Using fourth vehicle code type and contributing factor 4

type4 <- accidents %>% group_by(VEHICLE.TYPE.CODE.4) %>% 
  count(CONTRIBUTING.FACTOR.VEHICLE.4) %>%  arrange(desc(n))
type4[type4 == ""] <- NA
type4 <- na.omit(type4)
type4 <- data.frame(type4)
temp4 <- filter(type4, CONTRIBUTING.FACTOR.VEHICLE.4 != "Unspecified")

p4 <- ggplot(temp4, aes(x = reorder(CONTRIBUTING.FACTOR.VEHICLE.4, n), y = n, 
                        fill = VEHICLE.TYPE.CODE.4)) + 
  geom_bar(stat = "identity") + theme_minimal() +
  theme(axis.text.y = element_text(size = 6), 
        legend.key.width = unit(0.2,"cm"), 
        legend.key.height = unit(0.2,"cm"), 
        legend.position = c(.55, .05), 
        legend.justification = c(0, 0),
        legend.background = element_rect(fill=alpha('white', 0.6)),
        legend.text = element_text(size = 5.5),
        legend.title = element_text(size = 6)) + 
  xlab("Factor") + ylab("Incidents") + ggtitle("Incidents by Factor for Vehicle 4") +
  coord_flip() + 
  guides(fill = guide_legend(ncol = 1, title = "Vehicle Type")) 
p4

back to top

Other vehicles are usually the cause for the fourth vehicle getting involved in an accident



Using the last vehicle code type and contribution factor 5

type5 <- accidents %>% group_by(VEHICLE.TYPE.CODE.5) %>% 
  count(CONTRIBUTING.FACTOR.VEHICLE.5) %>% arrange(desc(n))
type5[type5 == ""] <- NA
type5 <- na.omit(type5)
type5 <- data.frame(type5)
temp5 <- filter(type5, CONTRIBUTING.FACTOR.VEHICLE.5 != "Unspecified")

p5 <- ggplot(temp5, aes(x = reorder(CONTRIBUTING.FACTOR.VEHICLE.5,n), y = n, 
                        fill = VEHICLE.TYPE.CODE.5)) + 
  geom_bar(stat = "identity") + theme_minimal() +
  theme(axis.text.y = element_text(size = 8), 
        legend.key.width = unit(0.2,"cm"), 
        legend.key.height = unit(0.2,"cm"),
        legend.background = element_rect(fill=alpha('white', 0.6)),
        legend.position = c(.57, .05), 
        legend.justification = c(0, 0),
        legend.text = element_text(size = 6),
        legend.title = element_text(size = 6)) + 
  xlab("Factor") + ylab("Incidents") + 
  ggtitle("Incidents by Factor for Vehicle 5") +
  coord_flip() + 
  guides(fill = guide_legend(ncol = 1, title = "Vehicle Type")) 
p5

back to top

Other vehicles are usually the cause for the fourth vehicle getting involved in an accident





Relationship between time and borough for number of person injured

accidents$hour = as.POSIXlt(as.POSIXlt(paste(Sys.Date(), accidents$TIME)))$hour
accidents$daytime = ifelse(accidents$hour >= 7 & accidents$hour < 12
                           , "Morning"
                           , ifelse(accidents$hour >= 12 & accidents$hour < 18
                                    , "Afternoon"
                                    , ifelse(accidents$hour >= 18 & accidents$hour < 24
                                             , "Evening"
                                             , "Night")))

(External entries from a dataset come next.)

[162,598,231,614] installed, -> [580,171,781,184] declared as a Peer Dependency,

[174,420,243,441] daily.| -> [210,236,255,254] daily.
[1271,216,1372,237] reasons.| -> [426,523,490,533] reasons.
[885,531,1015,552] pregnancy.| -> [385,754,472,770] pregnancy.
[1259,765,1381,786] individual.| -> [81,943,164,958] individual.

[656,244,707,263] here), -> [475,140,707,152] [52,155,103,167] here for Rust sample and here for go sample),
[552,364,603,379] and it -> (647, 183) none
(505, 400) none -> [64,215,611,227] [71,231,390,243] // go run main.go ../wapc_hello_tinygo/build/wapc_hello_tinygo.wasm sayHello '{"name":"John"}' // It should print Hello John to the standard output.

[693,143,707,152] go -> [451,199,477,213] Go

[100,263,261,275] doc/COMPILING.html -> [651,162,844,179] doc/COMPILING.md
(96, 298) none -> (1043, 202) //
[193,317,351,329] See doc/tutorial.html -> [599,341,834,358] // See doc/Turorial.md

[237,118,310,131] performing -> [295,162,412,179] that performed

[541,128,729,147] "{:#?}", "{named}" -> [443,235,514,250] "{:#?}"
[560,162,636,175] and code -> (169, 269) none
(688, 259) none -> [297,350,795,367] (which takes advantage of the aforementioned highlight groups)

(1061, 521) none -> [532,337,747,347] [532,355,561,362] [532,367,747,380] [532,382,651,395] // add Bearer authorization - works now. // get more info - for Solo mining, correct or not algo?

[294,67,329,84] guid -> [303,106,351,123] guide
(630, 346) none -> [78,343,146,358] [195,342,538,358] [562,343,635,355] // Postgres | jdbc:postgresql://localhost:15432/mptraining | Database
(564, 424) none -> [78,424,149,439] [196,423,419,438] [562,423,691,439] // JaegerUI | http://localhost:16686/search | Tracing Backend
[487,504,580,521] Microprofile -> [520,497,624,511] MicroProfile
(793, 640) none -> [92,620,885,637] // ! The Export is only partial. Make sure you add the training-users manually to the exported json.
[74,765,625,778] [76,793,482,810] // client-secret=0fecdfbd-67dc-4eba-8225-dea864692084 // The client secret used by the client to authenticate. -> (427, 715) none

accidents_daytime <- accidents %>% group_by(BOROUGH, daytime) %>% summarise(nb = sum(NUMBER.OF.PERSONS.INJURED, na.rm = TRUE))
ggplot(accidents_daytime, aes(x = daytime, y = BOROUGH, fill = nb)) + geom_tile() + theme_minimal()

back to top

Brooklyn is the most risky area during the whole day, Staten Island is quite safe during afternoon. Night is always less dangerous than the other time in a day.